Might sexual intercourse produce epilepsy a fortnight after it occurred?--There is an instance on record in which epilepsy supervened upon the very act of intercourse.
Have you any instance in which epilepsy came on a fortnight afterwards? (A laugh.)--It is within the range of possibility.
Do you mean, as a serious man of science, to say that?--The results might.
What results were there in this case?--The chancre and the syphilitic sores.
Did you ever hear of a chancre causing epilepsy?--No.
Did you ever dream of such a thing?--I never heard of it.
Did you ever hear of any other form of syphilitic disease producing epilepsy?--No; but tetanus.

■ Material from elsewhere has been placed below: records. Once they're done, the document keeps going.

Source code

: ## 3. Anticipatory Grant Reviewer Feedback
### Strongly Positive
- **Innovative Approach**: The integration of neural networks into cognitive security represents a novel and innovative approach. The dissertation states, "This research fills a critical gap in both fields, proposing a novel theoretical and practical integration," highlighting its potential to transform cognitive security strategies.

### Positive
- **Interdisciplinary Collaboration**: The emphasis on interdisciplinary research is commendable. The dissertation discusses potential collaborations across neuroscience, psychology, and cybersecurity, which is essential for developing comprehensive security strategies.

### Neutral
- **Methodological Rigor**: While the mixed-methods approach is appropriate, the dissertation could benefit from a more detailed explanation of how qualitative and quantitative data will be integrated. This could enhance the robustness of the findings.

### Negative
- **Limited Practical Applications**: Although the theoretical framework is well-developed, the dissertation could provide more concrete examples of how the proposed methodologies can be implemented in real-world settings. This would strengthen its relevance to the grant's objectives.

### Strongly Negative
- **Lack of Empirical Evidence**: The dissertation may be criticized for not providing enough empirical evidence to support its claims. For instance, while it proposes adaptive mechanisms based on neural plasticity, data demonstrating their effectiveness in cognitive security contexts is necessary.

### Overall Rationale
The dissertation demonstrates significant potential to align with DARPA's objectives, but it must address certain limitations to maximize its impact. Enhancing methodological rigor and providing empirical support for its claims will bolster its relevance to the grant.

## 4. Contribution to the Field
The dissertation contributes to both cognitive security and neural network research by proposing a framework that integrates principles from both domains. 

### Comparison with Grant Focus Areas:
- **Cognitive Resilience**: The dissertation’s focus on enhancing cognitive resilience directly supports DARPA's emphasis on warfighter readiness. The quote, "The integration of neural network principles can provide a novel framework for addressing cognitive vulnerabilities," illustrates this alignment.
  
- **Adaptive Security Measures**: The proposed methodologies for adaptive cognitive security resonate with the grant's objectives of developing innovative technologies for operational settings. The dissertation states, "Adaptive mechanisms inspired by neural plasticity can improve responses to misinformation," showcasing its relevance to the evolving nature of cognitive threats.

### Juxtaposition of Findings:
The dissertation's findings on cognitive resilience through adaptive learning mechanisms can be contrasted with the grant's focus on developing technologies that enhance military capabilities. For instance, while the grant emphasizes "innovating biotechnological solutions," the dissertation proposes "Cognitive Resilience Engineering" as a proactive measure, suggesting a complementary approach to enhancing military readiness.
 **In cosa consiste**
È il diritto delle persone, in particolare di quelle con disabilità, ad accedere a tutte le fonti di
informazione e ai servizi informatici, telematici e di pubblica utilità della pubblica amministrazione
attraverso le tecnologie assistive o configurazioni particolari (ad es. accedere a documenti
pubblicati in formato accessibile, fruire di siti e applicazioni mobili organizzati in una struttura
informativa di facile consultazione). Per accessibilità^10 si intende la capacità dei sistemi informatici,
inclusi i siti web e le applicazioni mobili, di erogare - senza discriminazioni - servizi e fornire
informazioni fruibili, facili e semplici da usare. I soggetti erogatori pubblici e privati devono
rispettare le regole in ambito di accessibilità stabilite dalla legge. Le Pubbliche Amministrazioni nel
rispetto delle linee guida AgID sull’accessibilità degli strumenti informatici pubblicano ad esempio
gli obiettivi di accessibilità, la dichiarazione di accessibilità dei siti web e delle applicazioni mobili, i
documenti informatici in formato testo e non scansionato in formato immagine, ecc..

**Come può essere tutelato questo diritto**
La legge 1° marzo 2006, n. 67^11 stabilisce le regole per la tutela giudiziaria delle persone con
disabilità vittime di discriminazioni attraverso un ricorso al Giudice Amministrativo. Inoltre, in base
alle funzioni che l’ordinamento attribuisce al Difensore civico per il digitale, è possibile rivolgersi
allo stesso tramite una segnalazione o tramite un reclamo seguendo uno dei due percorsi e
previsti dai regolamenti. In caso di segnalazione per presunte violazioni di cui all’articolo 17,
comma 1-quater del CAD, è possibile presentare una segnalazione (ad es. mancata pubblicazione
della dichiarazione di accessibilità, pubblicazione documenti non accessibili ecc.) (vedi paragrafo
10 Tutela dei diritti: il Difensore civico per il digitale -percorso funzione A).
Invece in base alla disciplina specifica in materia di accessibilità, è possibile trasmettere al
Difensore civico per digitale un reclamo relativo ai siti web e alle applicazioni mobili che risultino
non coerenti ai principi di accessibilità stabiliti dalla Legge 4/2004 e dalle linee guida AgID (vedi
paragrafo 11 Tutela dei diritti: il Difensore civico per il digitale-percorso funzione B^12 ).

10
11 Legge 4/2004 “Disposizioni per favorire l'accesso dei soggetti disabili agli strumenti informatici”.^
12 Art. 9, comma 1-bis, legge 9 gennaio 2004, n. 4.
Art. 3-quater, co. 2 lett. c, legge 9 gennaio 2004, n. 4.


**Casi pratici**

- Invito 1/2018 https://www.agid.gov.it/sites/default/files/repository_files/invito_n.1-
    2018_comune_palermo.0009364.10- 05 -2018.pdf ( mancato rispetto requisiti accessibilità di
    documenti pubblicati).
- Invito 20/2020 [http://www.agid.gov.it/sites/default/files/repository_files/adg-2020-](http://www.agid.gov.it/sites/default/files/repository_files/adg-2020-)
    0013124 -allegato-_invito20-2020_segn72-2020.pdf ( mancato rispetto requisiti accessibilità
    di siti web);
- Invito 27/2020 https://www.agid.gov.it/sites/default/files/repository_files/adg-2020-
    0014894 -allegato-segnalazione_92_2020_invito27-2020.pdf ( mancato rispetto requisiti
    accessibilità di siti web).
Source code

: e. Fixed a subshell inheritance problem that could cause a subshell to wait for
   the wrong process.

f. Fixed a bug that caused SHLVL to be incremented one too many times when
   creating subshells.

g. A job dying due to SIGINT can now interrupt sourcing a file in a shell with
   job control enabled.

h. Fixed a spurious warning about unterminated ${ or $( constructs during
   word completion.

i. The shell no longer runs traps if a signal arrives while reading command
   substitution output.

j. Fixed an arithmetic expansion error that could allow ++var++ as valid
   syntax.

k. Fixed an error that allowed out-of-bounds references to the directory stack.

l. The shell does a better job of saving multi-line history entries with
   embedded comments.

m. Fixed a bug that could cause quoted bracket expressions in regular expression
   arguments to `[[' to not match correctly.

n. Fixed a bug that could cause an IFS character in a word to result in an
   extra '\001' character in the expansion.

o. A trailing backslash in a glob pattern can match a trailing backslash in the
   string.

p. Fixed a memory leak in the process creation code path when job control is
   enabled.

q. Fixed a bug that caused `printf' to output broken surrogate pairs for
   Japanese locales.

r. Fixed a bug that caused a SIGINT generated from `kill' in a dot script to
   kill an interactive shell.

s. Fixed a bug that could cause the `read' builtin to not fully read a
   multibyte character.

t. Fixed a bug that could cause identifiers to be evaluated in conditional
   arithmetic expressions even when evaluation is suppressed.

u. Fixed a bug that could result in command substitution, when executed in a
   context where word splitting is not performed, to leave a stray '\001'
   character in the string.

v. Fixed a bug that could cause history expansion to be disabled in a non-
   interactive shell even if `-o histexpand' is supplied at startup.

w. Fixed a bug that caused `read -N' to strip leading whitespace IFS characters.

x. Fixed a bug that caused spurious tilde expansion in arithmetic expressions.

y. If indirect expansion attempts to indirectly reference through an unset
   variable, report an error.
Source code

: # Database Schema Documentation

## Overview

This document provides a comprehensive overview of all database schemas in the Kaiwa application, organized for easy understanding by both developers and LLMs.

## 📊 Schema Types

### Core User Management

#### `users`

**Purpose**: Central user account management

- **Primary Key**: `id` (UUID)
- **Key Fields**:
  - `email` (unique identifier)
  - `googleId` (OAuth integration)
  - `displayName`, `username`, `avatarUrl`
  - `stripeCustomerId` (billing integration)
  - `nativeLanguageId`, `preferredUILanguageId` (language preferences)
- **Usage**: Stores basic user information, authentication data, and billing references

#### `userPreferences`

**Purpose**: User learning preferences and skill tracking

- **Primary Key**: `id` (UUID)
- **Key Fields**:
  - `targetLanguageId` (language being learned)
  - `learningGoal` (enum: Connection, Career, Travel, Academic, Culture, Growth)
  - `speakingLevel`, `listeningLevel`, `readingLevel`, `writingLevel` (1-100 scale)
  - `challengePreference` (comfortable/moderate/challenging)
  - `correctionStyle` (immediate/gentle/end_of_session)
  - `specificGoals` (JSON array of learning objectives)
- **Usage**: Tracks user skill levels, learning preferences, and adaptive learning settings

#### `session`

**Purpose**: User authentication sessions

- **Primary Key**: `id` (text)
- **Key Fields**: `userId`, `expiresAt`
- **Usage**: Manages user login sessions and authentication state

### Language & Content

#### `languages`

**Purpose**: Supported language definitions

The ATTORNEY-GENERAL: But you say this was epilepsy; we are not talking of tetanus?
Witness: You forget the tetanic complications. (Roars of laughter.)
The ATTORNEY-GENERAL: If I understand right, then, it stands thus--the sexual excitement produces epilepsy, and the chancre superadds tetanic complications?
Witness: I say that the results of sexual excitement produce epilepsy.
Mr. Baron ALDERSON said he had heard some person in court clap his hands. On an occasion on which a man was being tried for his life such a display was most indecent.
Examination continued: I cannot remember any fatal case of poisoning by strychnia in which so long a period as an hour and a half intervened between the taking of the poison and the appearance of the first symptoms.
What would be the effect of morphia given a day or two previously? Would it not retard the action of the poison?--No; I have seen opium bring on convulsions very nearly similar.